Output the number of lines in the entries below with the string "Adhes" in them, and nothing further.

++++

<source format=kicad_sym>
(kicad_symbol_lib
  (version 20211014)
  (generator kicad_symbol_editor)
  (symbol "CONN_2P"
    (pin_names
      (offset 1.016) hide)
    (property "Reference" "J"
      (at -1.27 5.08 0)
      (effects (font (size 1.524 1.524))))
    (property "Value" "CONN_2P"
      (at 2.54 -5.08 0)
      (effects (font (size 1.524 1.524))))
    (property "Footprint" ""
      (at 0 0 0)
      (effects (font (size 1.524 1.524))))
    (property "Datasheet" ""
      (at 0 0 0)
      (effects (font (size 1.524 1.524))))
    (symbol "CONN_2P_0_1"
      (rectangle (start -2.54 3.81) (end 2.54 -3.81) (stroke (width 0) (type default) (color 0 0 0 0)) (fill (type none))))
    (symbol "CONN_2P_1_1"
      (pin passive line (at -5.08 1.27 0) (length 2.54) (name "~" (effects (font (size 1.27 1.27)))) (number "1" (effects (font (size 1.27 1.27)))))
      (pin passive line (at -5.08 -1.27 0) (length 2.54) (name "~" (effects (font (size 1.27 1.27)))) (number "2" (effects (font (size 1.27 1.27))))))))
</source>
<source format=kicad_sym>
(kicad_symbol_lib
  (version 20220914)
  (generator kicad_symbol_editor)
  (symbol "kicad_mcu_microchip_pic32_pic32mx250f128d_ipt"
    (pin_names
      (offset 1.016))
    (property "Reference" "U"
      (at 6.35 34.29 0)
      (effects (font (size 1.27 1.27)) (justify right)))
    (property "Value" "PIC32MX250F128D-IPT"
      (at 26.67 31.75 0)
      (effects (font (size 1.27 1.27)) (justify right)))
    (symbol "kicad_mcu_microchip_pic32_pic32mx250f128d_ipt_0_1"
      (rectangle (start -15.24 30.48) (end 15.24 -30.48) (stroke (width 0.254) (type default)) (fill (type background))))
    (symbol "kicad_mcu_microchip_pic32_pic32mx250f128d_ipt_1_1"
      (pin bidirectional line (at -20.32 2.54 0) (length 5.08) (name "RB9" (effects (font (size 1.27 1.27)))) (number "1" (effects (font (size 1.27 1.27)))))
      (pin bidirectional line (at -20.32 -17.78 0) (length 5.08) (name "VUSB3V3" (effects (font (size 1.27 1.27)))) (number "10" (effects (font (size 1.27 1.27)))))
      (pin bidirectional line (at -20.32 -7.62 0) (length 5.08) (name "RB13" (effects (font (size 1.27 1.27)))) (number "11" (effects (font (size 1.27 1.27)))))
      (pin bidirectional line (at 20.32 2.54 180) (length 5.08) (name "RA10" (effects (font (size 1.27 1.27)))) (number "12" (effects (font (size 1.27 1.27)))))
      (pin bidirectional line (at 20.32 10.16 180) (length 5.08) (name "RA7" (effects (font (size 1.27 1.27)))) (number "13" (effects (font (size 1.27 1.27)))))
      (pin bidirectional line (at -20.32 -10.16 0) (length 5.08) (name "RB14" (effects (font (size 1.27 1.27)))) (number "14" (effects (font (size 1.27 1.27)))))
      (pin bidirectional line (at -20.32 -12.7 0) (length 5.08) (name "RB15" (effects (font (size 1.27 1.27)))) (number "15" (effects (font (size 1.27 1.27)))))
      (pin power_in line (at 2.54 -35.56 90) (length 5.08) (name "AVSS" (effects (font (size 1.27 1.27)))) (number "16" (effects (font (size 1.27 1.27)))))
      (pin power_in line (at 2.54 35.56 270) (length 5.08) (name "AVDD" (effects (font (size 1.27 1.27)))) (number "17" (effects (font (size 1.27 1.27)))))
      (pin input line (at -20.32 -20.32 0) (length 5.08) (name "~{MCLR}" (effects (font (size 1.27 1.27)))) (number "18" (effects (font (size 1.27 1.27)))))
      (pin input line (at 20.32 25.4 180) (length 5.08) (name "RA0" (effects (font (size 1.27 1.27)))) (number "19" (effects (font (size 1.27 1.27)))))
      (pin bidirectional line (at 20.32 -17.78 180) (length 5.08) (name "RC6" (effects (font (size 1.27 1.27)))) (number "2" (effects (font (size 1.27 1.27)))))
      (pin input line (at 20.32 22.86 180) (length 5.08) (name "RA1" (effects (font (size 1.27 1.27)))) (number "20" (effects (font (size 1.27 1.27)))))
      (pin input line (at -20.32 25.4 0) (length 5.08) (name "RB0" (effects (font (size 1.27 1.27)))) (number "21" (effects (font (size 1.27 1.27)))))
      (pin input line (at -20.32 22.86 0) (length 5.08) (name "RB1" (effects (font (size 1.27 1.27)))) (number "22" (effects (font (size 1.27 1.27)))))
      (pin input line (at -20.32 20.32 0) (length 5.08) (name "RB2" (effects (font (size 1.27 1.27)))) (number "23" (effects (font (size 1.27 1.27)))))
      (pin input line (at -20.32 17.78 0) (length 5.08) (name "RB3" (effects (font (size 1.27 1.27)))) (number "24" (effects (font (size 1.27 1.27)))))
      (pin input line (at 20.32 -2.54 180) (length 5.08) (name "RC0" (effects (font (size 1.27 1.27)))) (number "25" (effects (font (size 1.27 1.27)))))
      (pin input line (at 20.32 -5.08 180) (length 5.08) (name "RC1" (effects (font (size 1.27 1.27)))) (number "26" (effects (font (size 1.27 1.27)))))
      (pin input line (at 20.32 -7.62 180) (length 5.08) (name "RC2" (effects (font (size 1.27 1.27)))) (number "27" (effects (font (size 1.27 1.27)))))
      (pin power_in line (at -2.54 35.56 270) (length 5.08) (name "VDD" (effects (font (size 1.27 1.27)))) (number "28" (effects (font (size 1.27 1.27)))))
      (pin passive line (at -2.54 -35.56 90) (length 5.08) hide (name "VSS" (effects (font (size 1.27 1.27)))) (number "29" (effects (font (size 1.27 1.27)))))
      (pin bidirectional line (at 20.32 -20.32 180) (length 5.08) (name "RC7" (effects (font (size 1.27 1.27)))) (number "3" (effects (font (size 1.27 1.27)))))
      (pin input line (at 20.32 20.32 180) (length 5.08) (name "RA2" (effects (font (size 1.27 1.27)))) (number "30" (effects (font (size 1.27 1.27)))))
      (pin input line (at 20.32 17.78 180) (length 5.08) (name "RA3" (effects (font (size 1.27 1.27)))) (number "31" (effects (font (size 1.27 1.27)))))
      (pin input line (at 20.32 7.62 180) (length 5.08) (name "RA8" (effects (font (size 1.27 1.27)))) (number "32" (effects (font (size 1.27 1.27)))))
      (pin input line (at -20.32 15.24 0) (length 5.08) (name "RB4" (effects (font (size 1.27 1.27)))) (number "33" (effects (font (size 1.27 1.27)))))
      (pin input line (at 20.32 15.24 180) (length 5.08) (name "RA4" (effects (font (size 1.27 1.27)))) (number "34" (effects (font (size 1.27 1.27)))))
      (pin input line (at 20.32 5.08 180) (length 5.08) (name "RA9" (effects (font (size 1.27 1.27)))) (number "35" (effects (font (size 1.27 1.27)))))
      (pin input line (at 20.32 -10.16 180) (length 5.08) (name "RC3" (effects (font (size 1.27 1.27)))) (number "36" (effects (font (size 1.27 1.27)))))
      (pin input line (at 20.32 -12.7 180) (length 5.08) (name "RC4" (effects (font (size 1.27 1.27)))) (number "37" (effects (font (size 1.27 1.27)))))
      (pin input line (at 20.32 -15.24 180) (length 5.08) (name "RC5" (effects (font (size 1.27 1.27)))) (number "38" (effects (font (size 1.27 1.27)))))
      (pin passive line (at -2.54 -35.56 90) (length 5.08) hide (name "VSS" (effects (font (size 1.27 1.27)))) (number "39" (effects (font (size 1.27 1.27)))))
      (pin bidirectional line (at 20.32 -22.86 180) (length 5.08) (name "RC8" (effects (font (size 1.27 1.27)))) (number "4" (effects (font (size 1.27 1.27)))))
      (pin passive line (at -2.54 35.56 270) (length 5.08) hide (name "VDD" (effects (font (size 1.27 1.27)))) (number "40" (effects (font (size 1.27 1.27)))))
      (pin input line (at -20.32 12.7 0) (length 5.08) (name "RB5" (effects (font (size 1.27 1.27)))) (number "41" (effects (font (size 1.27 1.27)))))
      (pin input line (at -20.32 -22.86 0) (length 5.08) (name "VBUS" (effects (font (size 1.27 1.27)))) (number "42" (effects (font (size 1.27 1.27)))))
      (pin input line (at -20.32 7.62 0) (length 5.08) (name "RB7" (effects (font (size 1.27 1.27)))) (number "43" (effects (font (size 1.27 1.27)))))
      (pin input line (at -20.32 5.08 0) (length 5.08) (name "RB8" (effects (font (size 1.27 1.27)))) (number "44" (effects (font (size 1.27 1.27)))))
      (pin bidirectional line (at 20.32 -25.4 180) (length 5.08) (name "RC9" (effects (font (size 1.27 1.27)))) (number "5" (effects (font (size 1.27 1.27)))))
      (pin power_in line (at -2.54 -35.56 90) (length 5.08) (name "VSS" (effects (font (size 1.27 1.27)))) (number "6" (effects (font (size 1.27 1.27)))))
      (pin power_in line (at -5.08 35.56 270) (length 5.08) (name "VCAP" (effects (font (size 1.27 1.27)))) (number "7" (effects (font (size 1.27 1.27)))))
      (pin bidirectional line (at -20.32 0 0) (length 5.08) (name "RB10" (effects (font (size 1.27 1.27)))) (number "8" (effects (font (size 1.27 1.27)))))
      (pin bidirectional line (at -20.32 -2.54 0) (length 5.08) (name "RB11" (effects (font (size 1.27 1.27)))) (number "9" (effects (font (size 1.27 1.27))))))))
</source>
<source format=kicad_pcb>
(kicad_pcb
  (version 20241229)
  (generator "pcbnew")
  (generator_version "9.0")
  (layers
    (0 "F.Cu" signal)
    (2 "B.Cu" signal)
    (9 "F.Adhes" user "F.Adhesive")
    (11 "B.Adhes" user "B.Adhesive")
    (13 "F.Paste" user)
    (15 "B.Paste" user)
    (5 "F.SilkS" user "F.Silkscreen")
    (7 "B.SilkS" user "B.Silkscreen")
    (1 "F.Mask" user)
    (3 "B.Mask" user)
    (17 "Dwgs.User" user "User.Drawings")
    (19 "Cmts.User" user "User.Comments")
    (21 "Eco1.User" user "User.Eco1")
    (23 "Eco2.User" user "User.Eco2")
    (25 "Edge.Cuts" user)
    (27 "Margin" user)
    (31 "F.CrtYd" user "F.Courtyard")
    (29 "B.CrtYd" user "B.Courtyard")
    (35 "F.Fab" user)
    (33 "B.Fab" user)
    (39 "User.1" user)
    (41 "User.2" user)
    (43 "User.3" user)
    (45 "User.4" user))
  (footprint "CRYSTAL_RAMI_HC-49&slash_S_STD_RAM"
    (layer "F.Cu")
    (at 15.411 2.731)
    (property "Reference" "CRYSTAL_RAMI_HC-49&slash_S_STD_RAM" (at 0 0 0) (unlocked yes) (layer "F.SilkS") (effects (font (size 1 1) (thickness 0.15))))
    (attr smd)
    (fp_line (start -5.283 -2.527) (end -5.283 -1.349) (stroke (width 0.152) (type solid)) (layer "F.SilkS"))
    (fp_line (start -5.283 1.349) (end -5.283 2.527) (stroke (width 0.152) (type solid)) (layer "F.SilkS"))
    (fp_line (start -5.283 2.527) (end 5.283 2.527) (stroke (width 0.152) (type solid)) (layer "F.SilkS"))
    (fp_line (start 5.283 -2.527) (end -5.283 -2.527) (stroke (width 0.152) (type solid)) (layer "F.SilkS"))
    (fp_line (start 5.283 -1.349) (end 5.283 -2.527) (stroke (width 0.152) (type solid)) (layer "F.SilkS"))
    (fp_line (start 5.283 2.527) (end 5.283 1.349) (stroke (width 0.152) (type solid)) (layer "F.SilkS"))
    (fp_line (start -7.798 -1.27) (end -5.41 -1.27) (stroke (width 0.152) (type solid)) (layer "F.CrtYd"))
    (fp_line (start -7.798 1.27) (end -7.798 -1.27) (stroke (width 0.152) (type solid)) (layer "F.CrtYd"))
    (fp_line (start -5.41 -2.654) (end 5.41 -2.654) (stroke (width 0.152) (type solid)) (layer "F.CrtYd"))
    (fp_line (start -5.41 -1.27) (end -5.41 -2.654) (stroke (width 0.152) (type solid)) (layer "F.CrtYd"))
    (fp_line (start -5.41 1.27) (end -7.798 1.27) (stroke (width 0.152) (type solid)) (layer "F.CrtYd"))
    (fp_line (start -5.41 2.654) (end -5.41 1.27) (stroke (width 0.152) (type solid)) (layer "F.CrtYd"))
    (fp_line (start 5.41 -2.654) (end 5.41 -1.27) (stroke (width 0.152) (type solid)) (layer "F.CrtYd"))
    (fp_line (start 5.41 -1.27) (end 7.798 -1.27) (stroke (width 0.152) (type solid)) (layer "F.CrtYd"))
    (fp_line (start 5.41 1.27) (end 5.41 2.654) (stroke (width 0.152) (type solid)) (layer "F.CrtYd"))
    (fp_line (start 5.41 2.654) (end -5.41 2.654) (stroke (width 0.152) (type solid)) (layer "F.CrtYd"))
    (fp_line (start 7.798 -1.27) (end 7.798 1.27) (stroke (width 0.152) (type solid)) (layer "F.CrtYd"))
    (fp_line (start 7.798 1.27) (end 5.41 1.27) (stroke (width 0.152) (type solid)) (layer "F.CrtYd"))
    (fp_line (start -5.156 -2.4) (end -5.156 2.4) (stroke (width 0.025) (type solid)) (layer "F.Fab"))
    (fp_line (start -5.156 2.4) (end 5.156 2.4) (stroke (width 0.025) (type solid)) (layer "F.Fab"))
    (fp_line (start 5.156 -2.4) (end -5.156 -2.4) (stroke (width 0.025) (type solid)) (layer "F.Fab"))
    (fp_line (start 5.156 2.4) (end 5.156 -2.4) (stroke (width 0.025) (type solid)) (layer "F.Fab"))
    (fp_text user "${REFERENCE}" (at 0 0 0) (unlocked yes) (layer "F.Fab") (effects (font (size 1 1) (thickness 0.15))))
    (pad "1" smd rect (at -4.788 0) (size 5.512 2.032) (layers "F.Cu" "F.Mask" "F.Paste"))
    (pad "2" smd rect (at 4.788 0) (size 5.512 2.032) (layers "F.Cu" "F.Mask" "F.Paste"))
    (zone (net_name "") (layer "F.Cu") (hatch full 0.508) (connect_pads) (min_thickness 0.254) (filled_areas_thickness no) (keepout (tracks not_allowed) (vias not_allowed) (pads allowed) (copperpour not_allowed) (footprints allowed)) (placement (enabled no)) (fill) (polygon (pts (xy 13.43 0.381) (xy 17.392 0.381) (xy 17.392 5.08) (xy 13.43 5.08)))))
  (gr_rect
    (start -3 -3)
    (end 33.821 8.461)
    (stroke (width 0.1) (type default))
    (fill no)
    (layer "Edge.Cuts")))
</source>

++++

* _Finished exercise_
2